Additionally the study notes that the lack of a level wind device installed on the deck winches is seen as a deficiency that can contribute to increased line wear and line failures. A winch level wind mechanism is similar to the same device used on a fishing reel to keep line level on its spool.  A major problem that can and has occurred in escort winch operations is the tendency for the towlines to dive into other wraps of the towing line on the winch drum. There have been winches developed that spool line onto the drum at a coarse pitch that lays alternating layers across each other diagonally. This type of system prevents line diving, even if spooled line tension is relatively low.

Only the Enhanced Tractor Tugs are designed for use in the indirect towing maneuvers required to execute a tanker save in the Sound. Actual indirect steering and braking force values for the ETTs are not available, making an accurate evaluation of escort towing gear strength in comparison to the forces generated by the tugs impossible. Robert Allan has recommended full scale testing of towboat performance and stability be conducted to determine indirect steering and maximum towline force of the escorts.

The majority of the escort towing industry has adopted the use of High Modulus Polyethylene (HMPE) fiber towlines. Robert Allan Ltd. noted the use of this line within SERVS and that they had an excellent management program in place to care for the lines.

The study found that the ETT and PRT vessels are powerful tugs and are well equipped. Their towing systems however fail to reach today’s world standards for the definition of Best Available Technology.
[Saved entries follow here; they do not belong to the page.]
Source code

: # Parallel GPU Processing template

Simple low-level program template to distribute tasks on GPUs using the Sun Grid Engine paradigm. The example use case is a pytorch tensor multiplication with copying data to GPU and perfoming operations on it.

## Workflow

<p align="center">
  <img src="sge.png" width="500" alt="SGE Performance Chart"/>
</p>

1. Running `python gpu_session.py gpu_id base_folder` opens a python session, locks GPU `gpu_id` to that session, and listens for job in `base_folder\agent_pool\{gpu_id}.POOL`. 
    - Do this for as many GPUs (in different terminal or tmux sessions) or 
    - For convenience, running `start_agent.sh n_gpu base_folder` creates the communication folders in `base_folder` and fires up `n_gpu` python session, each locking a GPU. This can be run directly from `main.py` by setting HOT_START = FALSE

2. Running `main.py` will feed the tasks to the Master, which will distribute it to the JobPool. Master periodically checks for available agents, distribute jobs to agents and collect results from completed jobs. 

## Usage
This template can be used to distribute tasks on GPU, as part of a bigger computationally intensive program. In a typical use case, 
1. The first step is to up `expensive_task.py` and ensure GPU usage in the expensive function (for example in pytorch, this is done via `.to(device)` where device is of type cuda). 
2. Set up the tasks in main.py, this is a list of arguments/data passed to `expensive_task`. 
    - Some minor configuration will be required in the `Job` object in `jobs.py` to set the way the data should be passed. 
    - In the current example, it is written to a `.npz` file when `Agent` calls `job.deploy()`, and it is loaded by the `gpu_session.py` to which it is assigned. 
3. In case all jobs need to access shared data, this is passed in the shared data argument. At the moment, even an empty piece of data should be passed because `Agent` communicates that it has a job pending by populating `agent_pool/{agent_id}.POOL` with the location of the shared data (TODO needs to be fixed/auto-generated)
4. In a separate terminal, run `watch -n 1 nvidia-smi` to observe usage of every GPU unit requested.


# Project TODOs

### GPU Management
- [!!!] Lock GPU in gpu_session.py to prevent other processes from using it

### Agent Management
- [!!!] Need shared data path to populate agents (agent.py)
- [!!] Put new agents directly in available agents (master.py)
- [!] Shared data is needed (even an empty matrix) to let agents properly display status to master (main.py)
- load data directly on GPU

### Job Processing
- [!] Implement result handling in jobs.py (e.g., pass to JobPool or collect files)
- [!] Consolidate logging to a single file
A number of actions would need to be taken to bring the primary escort tugs used in Prince William Sound up to current world standards for Best Available Technology:

ETT Recommendations to Reach BAT

  • Conduct full-scale indirect towing tests or perform computer analysis to verify capability of steering and braking forces generated by the tugs
  • Perform an analysis of vessel capability using Det Norske Veritas’ escort tugboat stability criteria
  • Based on adequate testing, specify and install a render-recover winch with spooling gear suitable for these tugs
  • Maintain current towline systems and towline maintenance practices and inspections currently in use

PRT Recommendations to Reach BAT

  • Conduct full-scale direct and transverse arrest towing tests or perform computer analysis to verify forces generated by these tugs
  • Perform an analysis of vessel capability using Det Norske Veritas’ escort tugboat criteria
  • Based on adequate testing, specify and install a render-recover winch suitable for the tug
  • Maintain current towline systems and towline maintenance practices and inspections currently in use

A copy of the study’s executive summary and final report are available at the PWSRCAC website.